Un punto plausible, incluso admirable, o un punto sin más, insuficiente. Envueltos en este dilema, se marcharon los 25.000 espectadores que asistieron al Gran Canaria, también los del Dépor, después de un partido entre dos candidatos al ascenso que se neutralizaron hasta casi el conformismo.
Se notó en exceso el debate entre la ilusión por ganar y el miedo a perder del que resultó un empate necesario, pero insuficiente. Otra jornada en la que los equipos del pelotón cabecero parecen empeñados en no hacerse daño. Solo así se explica que derrapen sin mayores consecuencias Almería y Racing frente al colista y el penúltimo. La escasa diferencia de puntos entre los aspirantes a Primera habla tanto de igualdad como de falta de pujanza. Igualdad no es sinónimo de excelencia.
A la vista de las jornadas precedentes, se puede entender que el conjunto amarillo acabara rascado y el blanquiazul, aliviado. Venían en rachas muy distintas. Los locales, con ocho puntos de los últimos doce; los visitantes, con tan solo uno en el mismo tramo después de cuatro jornadas sin ganar, pese a lo cual se han sostenido en la zona noble gracias a la irregularidad general.
Si el fútbol es un estado de ánimo, como proclamó Valdano, una UD solvente, aun a secas, tenía que haberse aprovechado de un Dépor menguante. Y así pareció que iba a suceder durante el primer cuarto de hora, incluido remate el palo de Jesé, ante la impavidez gallega.
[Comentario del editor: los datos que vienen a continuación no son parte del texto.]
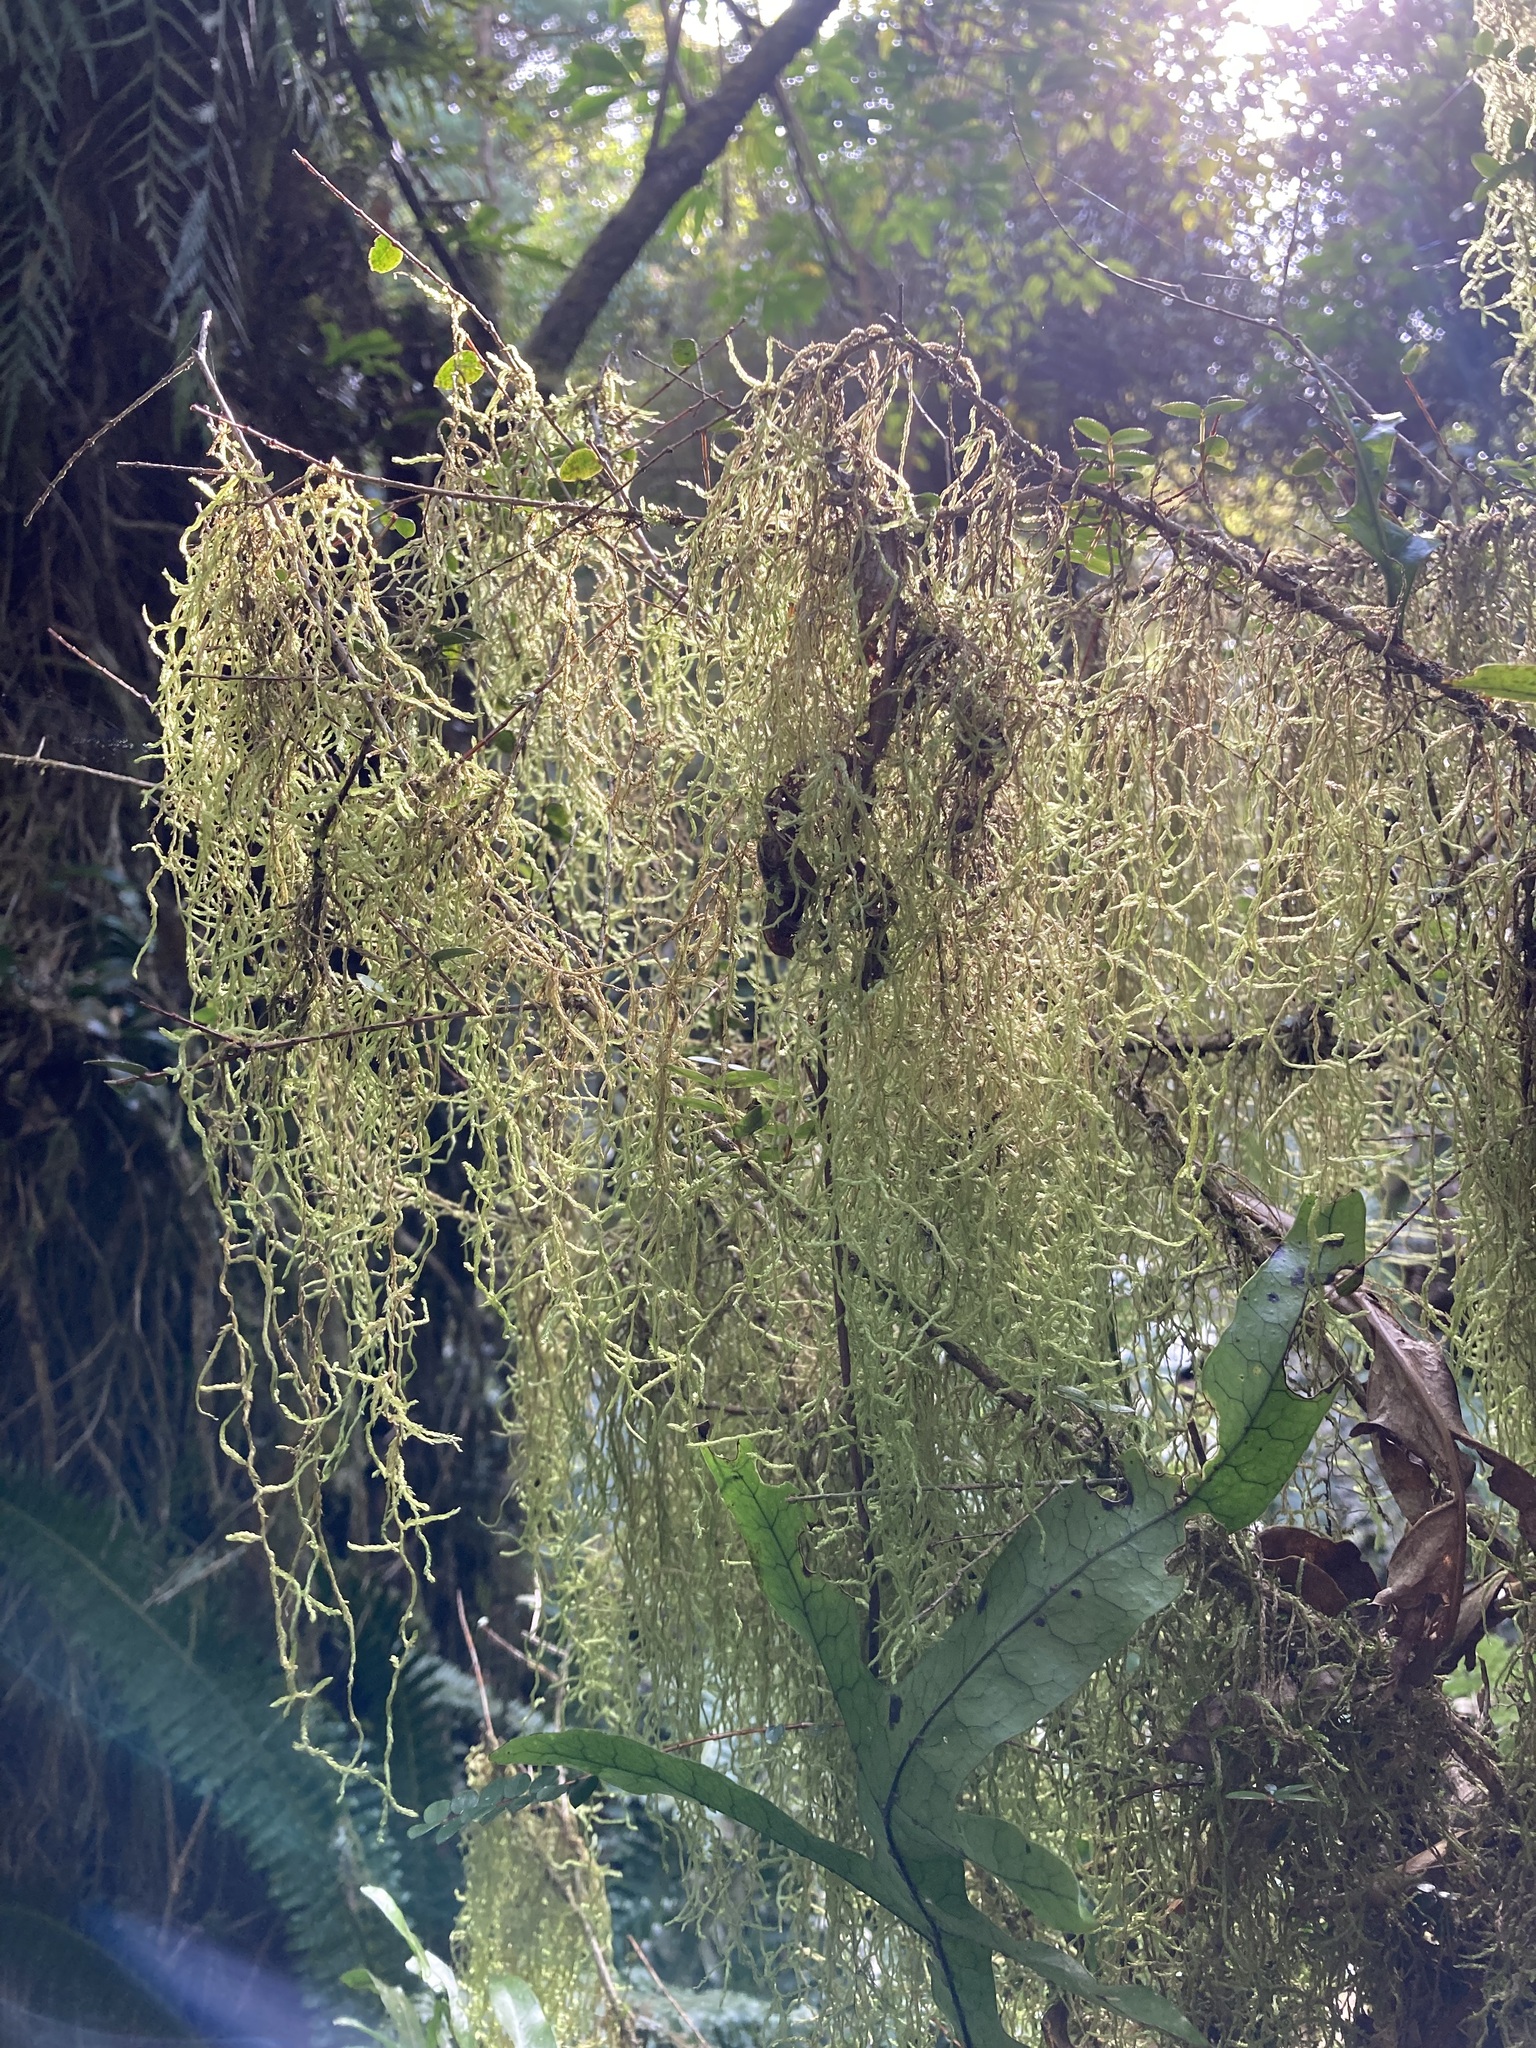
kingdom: Plantae
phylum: Bryophyta
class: Bryopsida
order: Hypnales
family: Lembophyllaceae
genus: Weymouthia
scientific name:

Pero, como este negocio (perdón, deporte) no siempre responde a rachas ni sensaciones, Villares se aprovechó de una nueva indecisión de Horkas en un centro lateral para romper la lógica y la inercia. El croata, que tuvo otra actuación heroica, evidencia en esas jugadas su talón de Aquiles, pese al 1,90 desde el que otea el juego.
Pero, si algo resulta admirable en el conjunto esculpido por Luis García es la solidez, de juego y de ánimo. Así, poco después Jesé, en estado de gracia, forzó un penalti malogrado por su alter ego Viera y anotó la igualada en apenas diez minutos.
La segunda parte fue un ejercicio de hipotensión, como acostumbra esta UD, aunque esta vez sin marcador favorable. Pareció que ambos equipos daban por bueno un puntito que mantiene a los locales en segundo puesto y permite a los deportivistas escalar momentáneamente al cuarto. Qué cosas las de esta Segunda.
Quedaron, eso sí, algunos mensajes cifrados. El entrenador, salvo Jesé durante los minutos que aguanta físicamente, no confía en los delanteros centros de la plantilla. Ya lo había dejado claro con Mata y Cardona. Ahora da la impresión de que lo insinúa con Lukovic, que quedó en la banda, pese a cómo iba el marcador. Que Pedrola reemplazara a Jesé da que pensar, por más que Ale García pueda aparecer en el eje del ataque.
Pues un enero que se iniciaba en Zaragoza cuesta abajo con comodidad ahora se allana. Contra el líder Racing, toca la próxima semana despejar dudas. O no.